Desde que la posteconomía y la postpolítica estallaron en el gran fraude bancario del 2007, la lotería se ha convertido en el único mecanismo evidente de movilidad social. Ahora ya no sirve para gran cosa un título superior, ni tener una iniciativa imposible de financiar, ni siquiera dominar las nuevas tecnologías. Sólo hay dos maneras de ascender a las cámaras celestiales do habitan las clases altas: o eres un genio y además tienes suerte, o eres una persona normal y tienes tanta, tantísima suerte que pillas una primitiva, unos euromillones o un buen pellizco de algún gordo. Por lo demás, la cúspide de la pirámide ha quedado reservada a los que directamente nacen allí.

Por eso los anuncios de las loterías han tomado un sesgo peculiar.
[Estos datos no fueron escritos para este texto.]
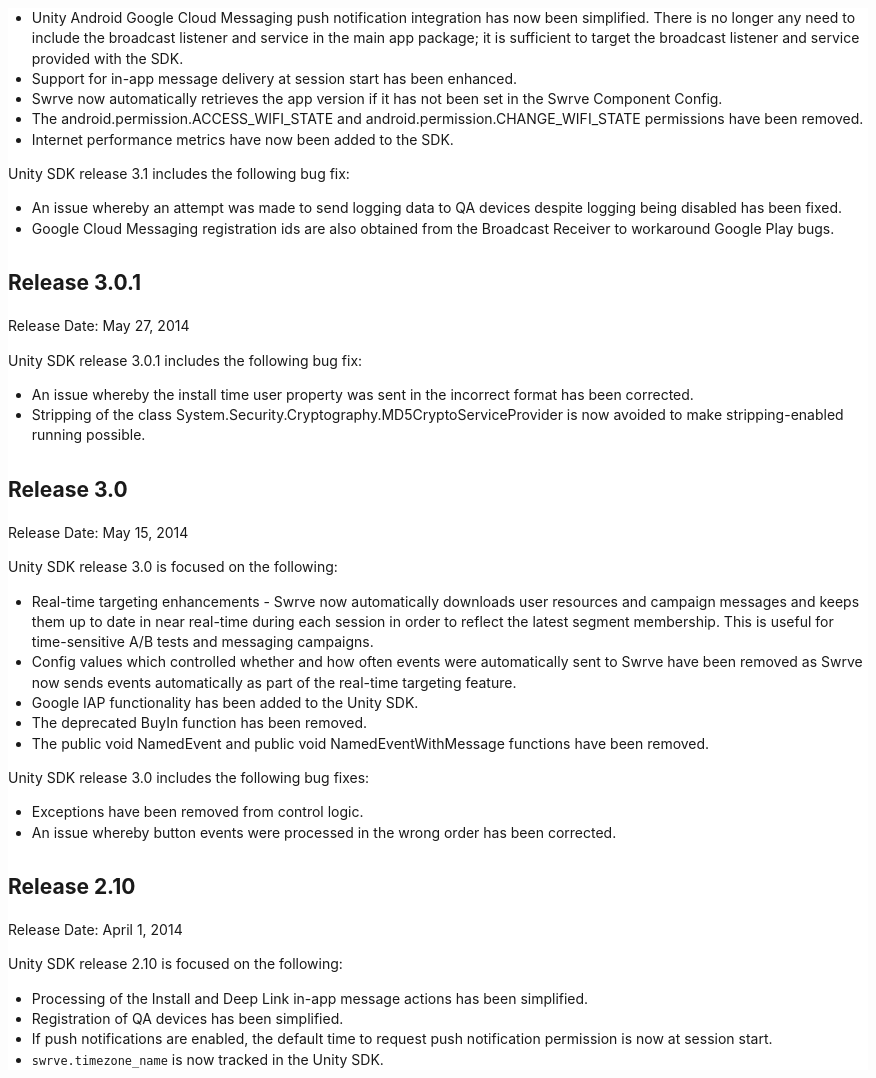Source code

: * Unity Android Google Cloud Messaging push notification integration has now been simplified. There is no longer any need to include the broadcast listener and service in the main app package; it is sufficient to target the broadcast listener and service provided with the SDK.
* Support for in-app message delivery at session start has been enhanced.
* Swrve now automatically retrieves the app version if it has not been set in the Swrve Component Config.
* The android.permission.ACCESS_WIFI_STATE and android.permission.CHANGE_WIFI_STATE permissions have been removed.
* Internet performance metrics have now been added to the SDK.

Unity SDK release 3.1 includes the following bug fix:

* An issue whereby an attempt was made to send logging data to QA devices despite logging being disabled has been fixed.
* Google Cloud Messaging registration ids are also obtained from the Broadcast Receiver to workaround Google Play bugs.

Release 3.0.1
-
Release Date: May 27, 2014

Unity SDK release 3.0.1 includes the following bug fix:

* An issue whereby the install time user property was sent in the incorrect format has been corrected.
* Stripping of the class System.Security.Cryptography.MD5CryptoServiceProvider is now avoided to make stripping-enabled running possible.

Release 3.0
-
Release Date: May 15, 2014

Unity SDK release 3.0 is focused on the following:

* Real-time targeting enhancements - Swrve now automatically downloads user resources and campaign messages and keeps them up to date in near real-time during each session in order to reflect the latest segment membership. This is useful for time-sensitive A/B tests and messaging campaigns.
* Config values which controlled whether and how often events were automatically sent to Swrve have been removed as Swrve now sends events automatically as part of the real-time targeting feature.
* Google IAP functionality has been added to the Unity SDK.
* The deprecated BuyIn function has been removed.
* The public void NamedEvent and public void NamedEventWithMessage functions have been removed.

Unity SDK release 3.0 includes the following bug fixes:

* Exceptions have been removed from control logic.
* An issue whereby button events were processed in the wrong order has been corrected.

Release 2.10
-
Release Date: April 1, 2014

Unity SDK release 2.10 is focused on the following:

* Processing of the Install and Deep Link in-app message actions has been simplified.
* Registration of QA devices has been simplified.
* If push notifications are enabled, the default time to request push notification permission is now at session start.
* `swrve.timezone_name` is now tracked in the Unity SDK.
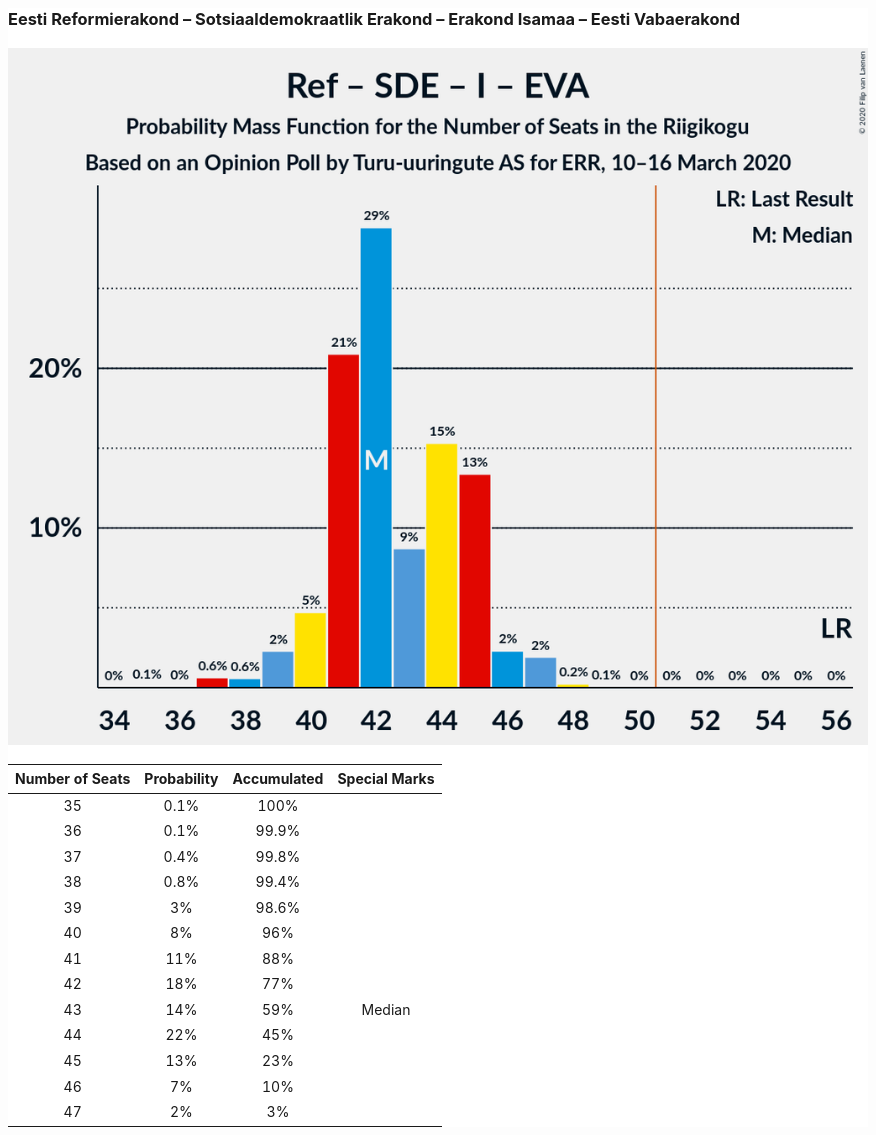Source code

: ### Eesti Reformierakond – Sotsiaaldemokraatlik Erakond – Erakond Isamaa – Eesti Vabaerakond

![Graph with seats probability mass function not yet produced](2020-03-16-Turu-uuringuteAS-coalitions-seats-pmf-ref–sde–i–eva.png "Seats Probability Mass Function")

| Number of Seats | Probability | Accumulated | Special Marks |
|:---------------:|:-----------:|:-----------:|:-------------:|
| 35 | 0.1% | 100% |  |
| 36 | 0.1% | 99.9% |  |
| 37 | 0.4% | 99.8% |  |
| 38 | 0.8% | 99.4% |  |
| 39 | 3% | 98.6% |  |
| 40 | 8% | 96% |  |
| 41 | 11% | 88% |  |
| 42 | 18% | 77% |  |
| 43 | 14% | 59% | Median |
| 44 | 22% | 45% |  |
| 45 | 13% | 23% |  |
| 46 | 7% | 10% |  |
| 47 | 2% | 3% |  |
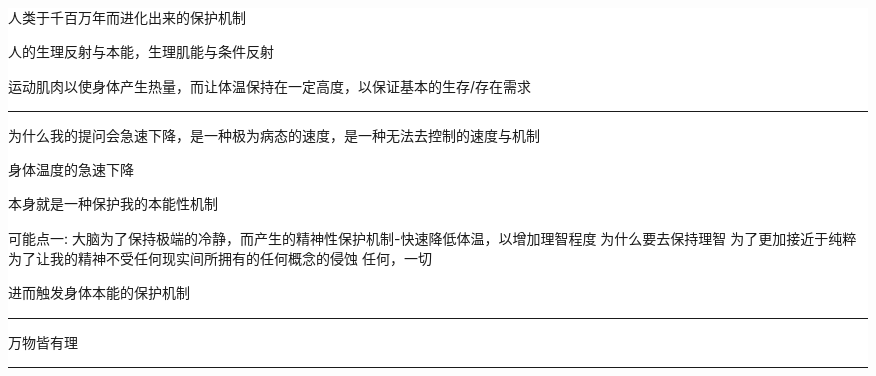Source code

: 人类于千百万年而进化出来的保护机制

人的生理反射与本能，生理肌能与条件反射

运动肌肉以使身体产生热量，而让体温保持在一定高度，以保证基本的生存/存在需求

---

为什么我的提问会急速下降，是一种极为病态的速度，是一种无法去控制的速度与机制

身体温度的急速下降

本身就是一种保护我的本能性机制

可能点一:
大脑为了保持极端的冷静，而产生的精神性保护机制-快速降低体温，以增加理智程度
为什么要去保持理智
为了更加接近于纯粹
为了让我的精神不受任何现实间所拥有的任何概念的侵蚀
任何，一切

进而触发身体本能的保护机制

---

万物皆有理

---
Han incluido mensajes tan demoledoramente eficaces como crueles en sus argumentos. La Primitiva, por ejemplo, se publicita pasándonos por los morros el megaconsumo de los millonarios. Una voz insidiosa empuja tu imaginación hacia el Shangri-la del dinero. Con infinito sadismo te habla de yatecitos, avioncitos, vueltecitas al mundito, atiquitos... y otros fabulosos itos, para machacarte al final: "No tenemos sueños baratos". Por supuesto. ¡A jugaaarrr! Los euromillones ofrecen botes estratosféricos. La Once incluye entre sus premios sueldos garantizados (lo que jamás conseguirás currando). Y como colofón ha llegado el tradicional spot de la no menos tradicional lotería de Navidad a explicarnos sin más rodeos que un parado de larga duración, un tipo fracasado, acojonado y hundido, todavía tiene salida: que el gordo toque en el bar de su barrio y que, aunque él no jugaba porque no podía permitírselo, el dueño del establecimiento, generosísimo, le guarde un décimo, un regalo sorprendente que abre al pobre desdichado (al que para entonces ya se le están saltando las lágrimas) la puerta del futuro. La historia (y su eficaz relato cinematográfico) resulta de una obscenidad social apabullante. Te deja KO. No sabes si llorar también, dejarte llevar por la histeria o cabrearte y renegar en voz alta, mentando a los dioses o a los papás de algún jefe. Es... inaudito.